|by Jason Steele|
It has been generally known for some time that people could buy $1 coins from the United States Mint with their credit cards. The coins were then deposited in a bank account in order to pay the credit card bill. Customers were given frequent flier miles, cash back, or other reward points for their trouble. Two years ago, the Wall Street Journal brought attention to this scheme, and the Mint responded by limiting $1 coin purchases to $1,000 every 10 days. Travel hackers continued to purchases coins, albeit in limited numbers.
Two weeks ago, NPR again brought attention to this travel hack, in a follow up piece to a story they did on the failure of the $1 coin legislation. This time the Mint responded by no longer accepting credit cards. This brought a wide range of reactions among the reward card gurus out there. Some were angry that people brought attention to their loophole. In their mind, everything should be a secret, exchanged via private messages or posted using known code words to throw off lazy reporters.
Others were resigned to accepting that no great reward travel exploit lasts forever. There are still other ways to earn miles for credit card transactions for things that can be converted to cash. It is clear that those who live to find these loopholes will be determined not to brag about their discoveries.

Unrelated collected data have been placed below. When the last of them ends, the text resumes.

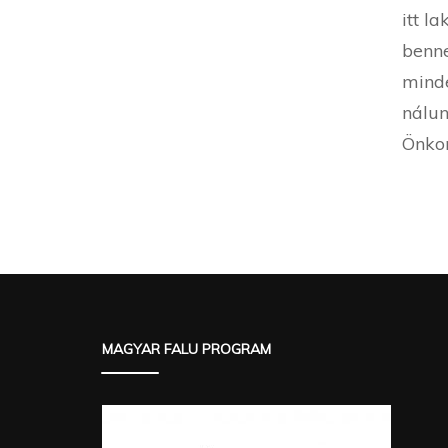
itt l
benne
minde
nálun
Önko
MAGYAR FALU PROGRAM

I was initially very skeptical when I heard about the coin buying scheme. It seemed like this involved a lot of risk and hassle. I mean, who is dumb enough to ship cash? Besides, why wouldn’t the bank code the transaction as a cash equivalent and charge exorbitant interest? The more I learned about it, the more secure it seemed. The money was delivered in an unmarked box via overnight shipment. The credit card issuers didn’t know that you were getting direct ship $1 coins. For all they knew, you were ordering the latest shinny proof set intended for serious collectors.
So I gave it a try. I ordered some coins here or there and brought them to my bank. The results were interesting. Some branches happily accepted them, just like they were cash. Others outright refused them citing a lack of vault space. Some even unrolled and counted all the coins. One time, their coin counting machine came up with a total that included a fraction of a dollar! Eventually, I found branches that were regularly willing to accept my deposits, and I ordered them in drips and drabs. My goal was to meet my credit card spending thresholds. For example, a new card may offer a 50,000 mile sign up bonus if I make $1,000 worth of purchases in 90 days. A few clicks later, I had ordered the exact amount of coins and was free to continue to use my regular cards for my daily spending.I always kept some portion of the coins to use around town. Parking meters accepted them, but my housekeeper would not take rolls of coins as payment.
Others were more ambitious. I remember seeing a picture of a pallet of coins that was delivered to someone. Now that the program is closed, people are admitting that they were able to be granted an exemption to the $1,000 every ten day rule, most likely through their company that they are an owner of.
I was never a hard core abuser of the system, but I did use it to fill minimum spend requirements. I also put a lot of these coins in circulation, so I didn’t strictly violate the terms. Deals are like flowers. They sprout, grow, blossom, and wither. This deal took an especially long time to cycle through to the finish, and had a high profile demise when it did. There are still plenty of good ways to earn credit card miles and points, we just need to look a little harder from now on.